Let me now repeat again what I have often said: statistics are good servants, but very bad masters. I long since ceased to put any great reliance upon averages of crops, wages, or products covering wide areas and varying conditions, unless I could find out, first, the personal equation of the man who compiled them; second, ascertain what he knew himself about the subject of which his statistics or figures were the symbols; and, third, unless I could verify these great averages from one or more typical areas of farm land, or from one or more representative factories or workshops, of the conditions of which I could myself obtain personal information.
General statistics and averages of farm products and earnings I regard with more suspicion than almost any others because of the immense variation in conditions.
I have sometimes almost come to the conclusion that so many of the figures of the United States census are mere statistical rubbish as to throw a doubt on nearly all the schedules. Yet without accurate statistics on many points, many of them yet to be secured, the conduct of our national affairs must become as uncertain as would be the conduct of any great business corporation without a true ledger account and a trial balance. Hence the necessity for a permanent census bureau and for a careful "speculation" or "intellectual" and intelligent examination and "contemplation" or study of the facts about our land by which our future welfare must be governed.
A good beginning has been made by the authorities of many States, yet more by the body of well-trained men in charge of the Agricultural Experiment Station, in whose support too much can not be said. To them I appealed when trying to get an adequate conception of our potential in wheat.

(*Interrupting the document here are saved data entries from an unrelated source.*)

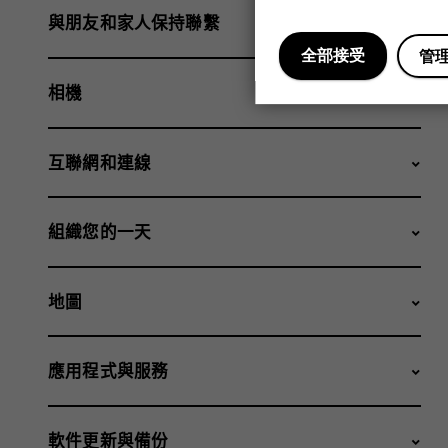
與朋友和家人保持聯繫
全部接受
管
相機
互聯網和連線
組織您的一天
地圖
應用程式與服務
軟件更新與備份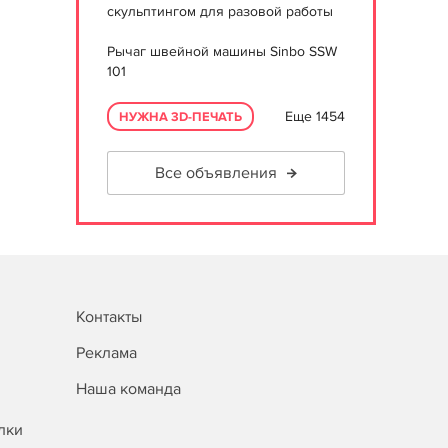
скульптингом для разовой работы
Рычаг швейной машины Sinbo SSW
101
Еще 1454
НУЖНА 3D-ПЕЧАТЬ
Все объявления
Контакты
Реклама
Наша команда
лки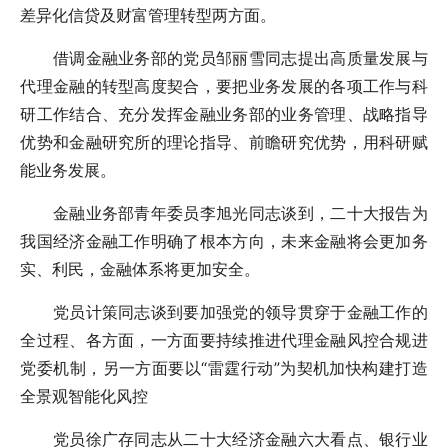
差异化信贷及财富管理转型两方面。
借调金融业务部的党员邹丽雪同志提出高质量发展与
代理金融的转型高度契合，要把业务发展的各项工作与科
研工作结合、充分发挥金融业务部的业务管理、战略指导
优势和金融研究所的理论指导、前瞻研究优势，用科研赋
能业务发展。
金融业务部青年委员李旭光同志谈到，二十大报告为
我国经济金融工作明确了根本方向，未来金融将会更加务
实、利民，金融体系将更加安全。
党员计策同志谈到要加强党的领导贯穿于金融工作的
全过程、各方面，一方面要持续推进代理金融风控合规进
党委机制，另一方面要以“雷霆行动”为契机加快构建打造
全景观智能化风控
党员徐广存同志从二十大经济金融六大看点、银行业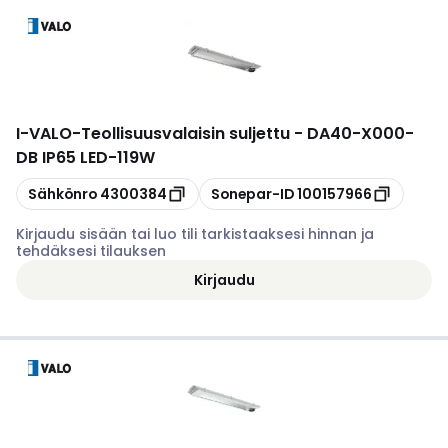
I-VALO
-
Teollisuusvalaisin suljettu - DA40-X000-
DB IP65 LED-119W
Kopioi
Kopioi
Sähkönro
4300384
Sonepar-ID
100157966
Kirjaudu sisään tai luo tili tarkistaaksesi hinnan ja
tehdäksesi tilauksen
Kirjaudu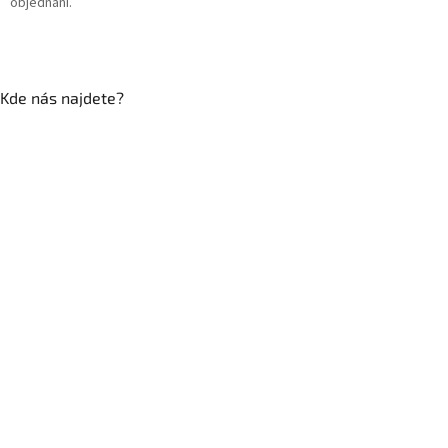
objednání.
Kde nás najdete?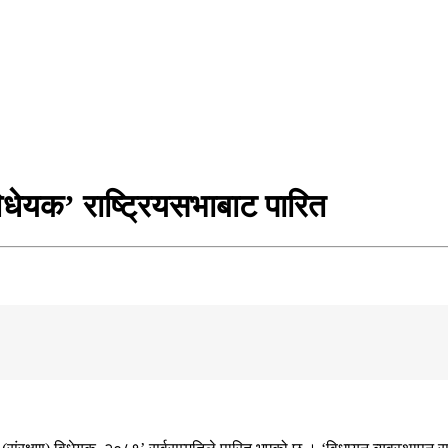
िधेयक’ राष्ट्रियसभाबाट पारित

When we think of the blunders which have been made in very recent years, we may well have some suspicion that we may still be very ignorant on many points about our own country. Who really knows very much about the great middle section of the South, what is called the "Land of the Sky," comprising the upland plateaus and mountain sections of Virginia, North and South Carolina, Georgia, Alabama, eastern Tennessee, and Kentucky? Within this area, as large as France and twice as large as Great Britain, will be found timber and minerals equal to both the countries named, and a potential in agriculture equal to either, as yet very sparsely populated.